Do you know when color sets outsold B&W? 1972-nineteen years after the system was developed. The first color set (ctc100) isold for over $800 in 1954 dollars. It is foolish for you to portray any tech's introductory price as a case for failure.
It is simply a lie to state that iboc FM causes interference.
The CBS sequential scan color system was not compatible, was rejected and required everyone buy new TV sets in order to watch.
Partially wrong. The CBs system was rejected inpart because it mechanical scanning in both camera and receiver. It was also Iconoscope based and required an enormus 1200 fc for full video. I met serveral NBC engineers who had worked on this system and they told of how they, and floor managers, boom ops etc often wore sunglasses in the studio. The CBS system was crude, even for 1951.
The RCA system was not without it's compromises, receivers had to have their bandwidth restricted to no more than 3mhz to avoid seeing a fine pattern of dots due to the chroma stream.
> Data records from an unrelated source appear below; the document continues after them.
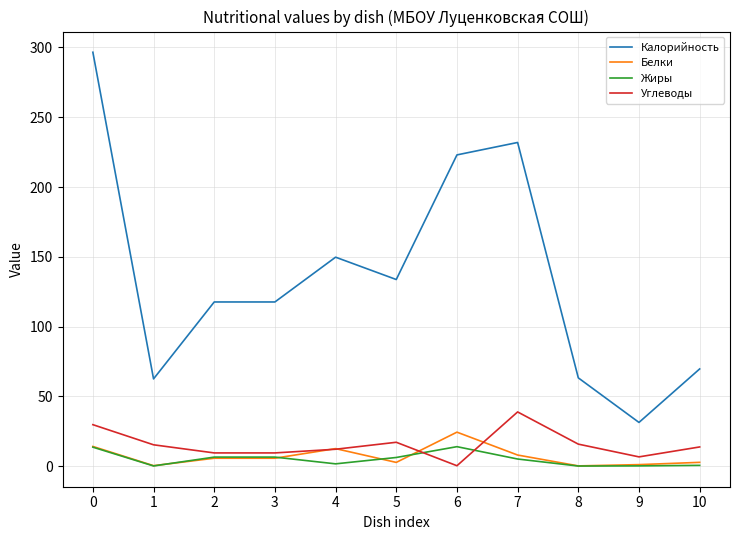

Which series has the largest total across all categories?

Калорийность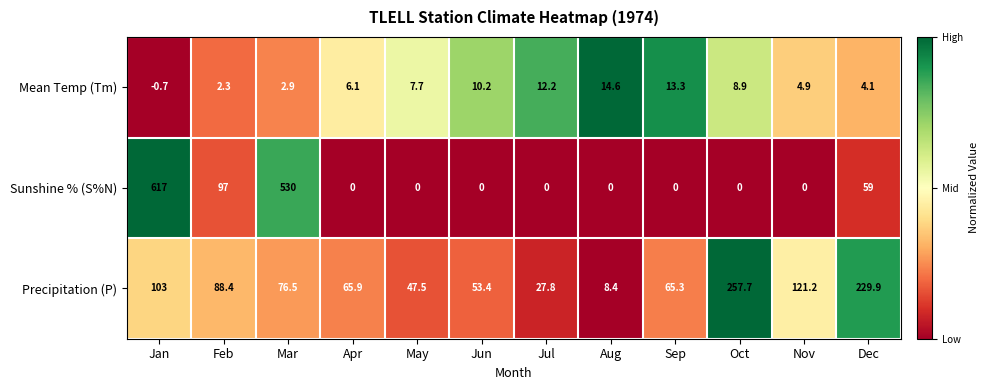

At how many categories does at least one series exceed 162?

4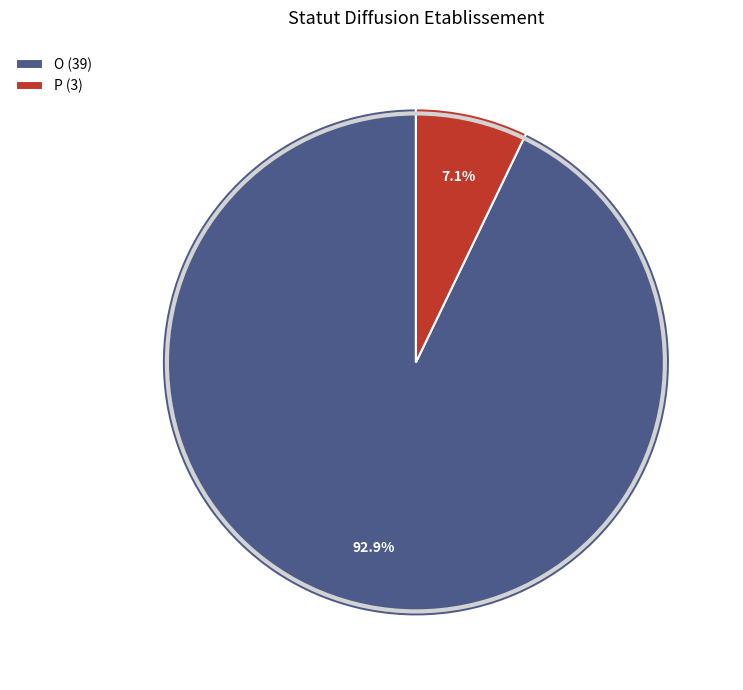

Which slice is the largest?

O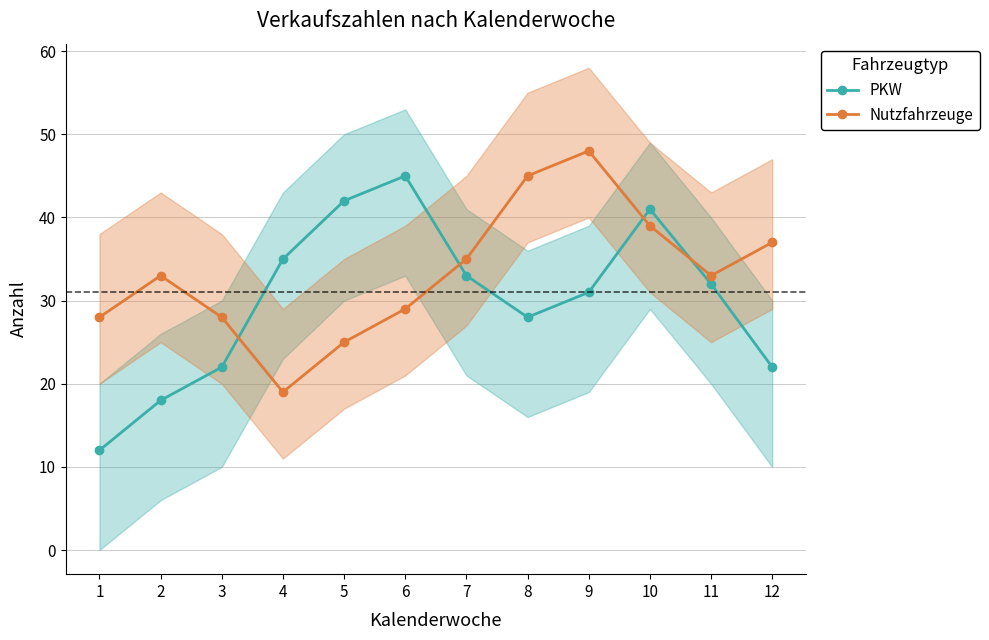

Reading right to left, transcribe all the data shown in this chart.

PKW: 12=22	11=32	10=41	9=31	8=28	7=33	6=45	5=42	4=35	3=22	2=18	1=12
Nutzfahrzeuge: 12=37	11=33	10=39	9=48	8=45	7=35	6=29	5=25	4=19	3=28	2=33	1=28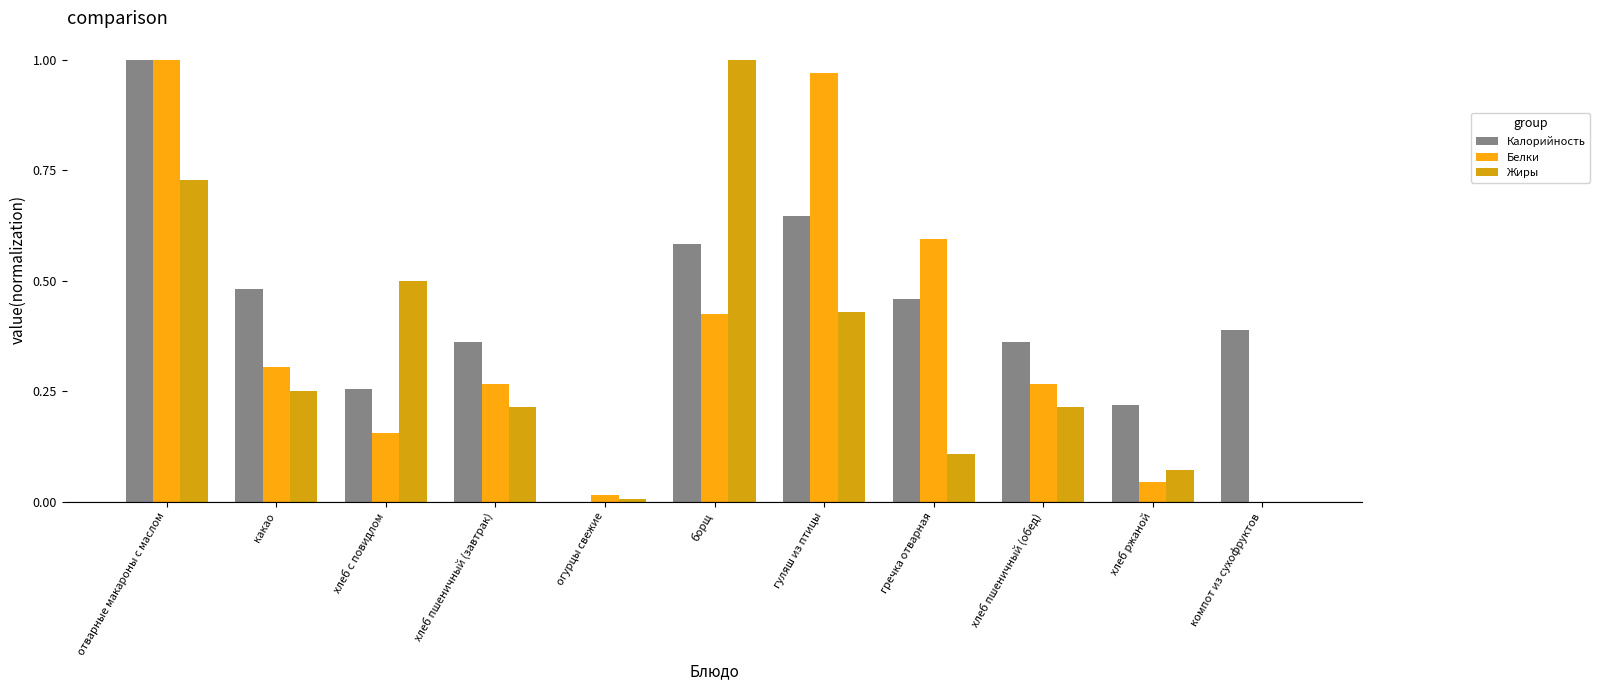

How many groups of bars are there?

11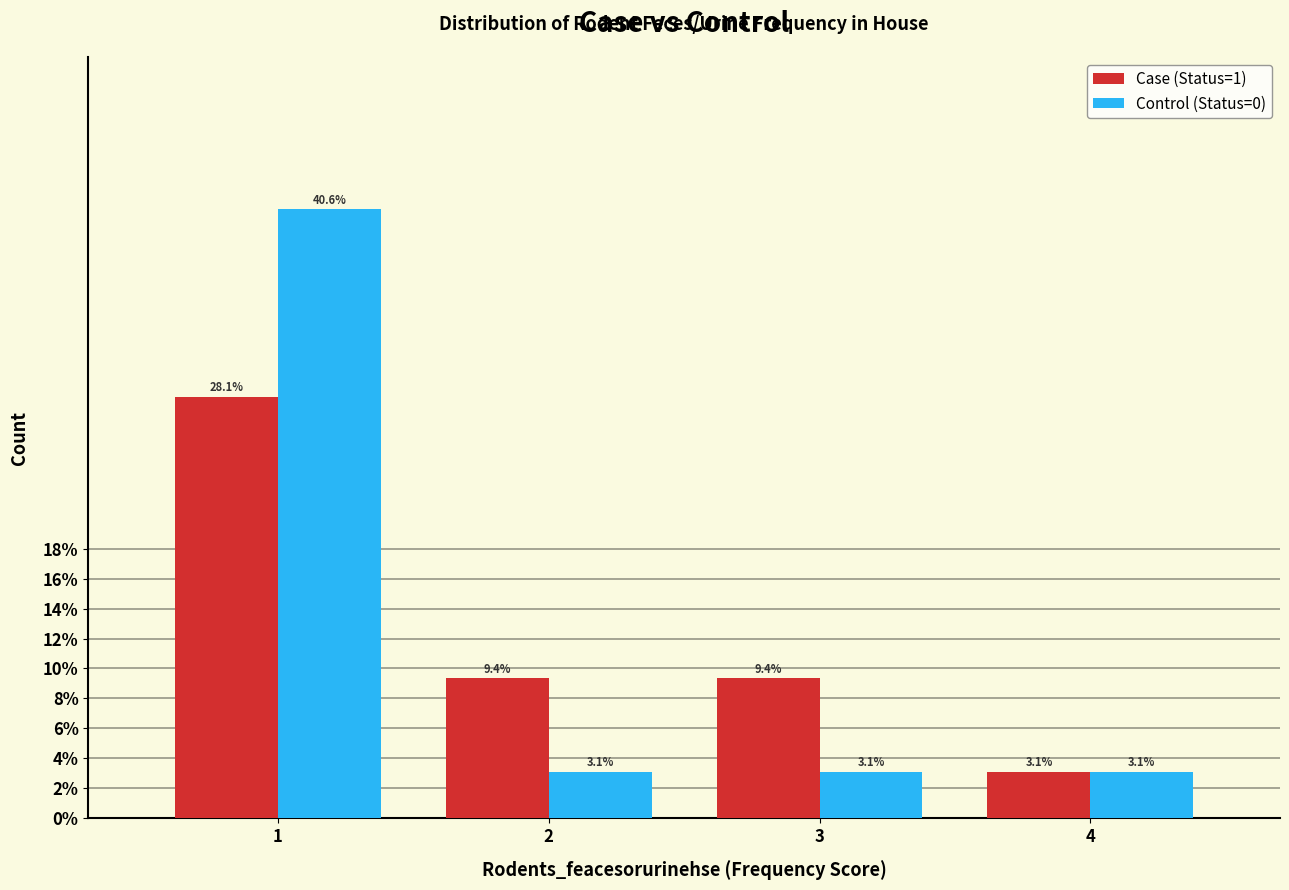

Between 1 and 3, which series saw the biggest shift?

Control (Status=0)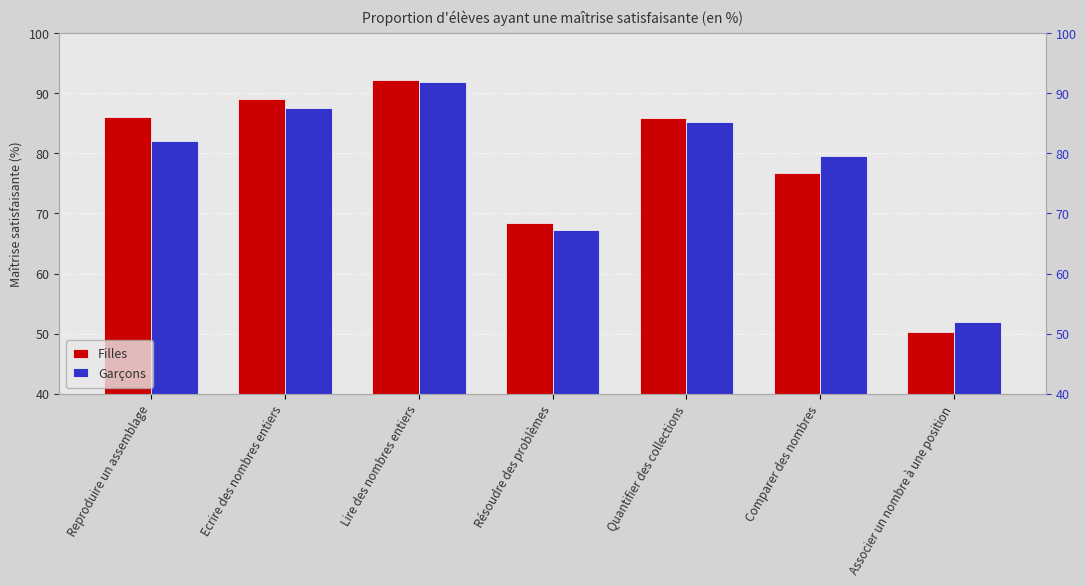

What is the sum of all Filles values?

548.5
In practice this meant most tv's had to be trapped at no more than 2.5mhz and there were compatability problems with some older sets regarding the horizontal "back porch" which now contained the chroma sync burst.
.........
Do you know when color sets outsold B&W? 1972-nineteen years after the system was developed. The first color set (ctc100) isold for over $800 in 1954 dollars. It is foolish for you to portray any tech's introductory price as a case for failure.
It is simply a lie to state that iboc FM causes interference. [ absolutely sic!] [/quote]
First, I can well remember the color dots Lino mentios on our old 1952 Zenith b/w console -- a 24-inch with those rounded corners (equivalent in height and width to a 27-inch modern 4:3 square-cornered tube) so those dots were very visible to a little kid sitting close to it on the floor! But they never really bothered me, or anybody else.
Second, RCA's early color sets were outrageously expensive, and trouble-prone to boot. And the color was terrible -- grass, sky and sea looked good, but natural flesh tones were impossible to attain -- until the "rare-earth red" phosphor, discovered around 1960, finally made it into production receivers around 1964 (by which time the circuits were becoming more dependable, too). But Lino is missing the point. RCA never expected those early sets to sell to anybody but "early adopters." They were making them at a loss to position the company as an industry leader, in the vain hope that the public would associate color with RCA.
And finally, it is NOT a lie to state that iboc [sic] FM causes interference. As rbrucecarter5 noted in Reply #33, "Many people have been reporting first adjacent jamming in the crowded metro areas of the Eastern seaboard." Yes, I know. I'm one of them! And you're not rude enough to call me a liar, are you, Lino?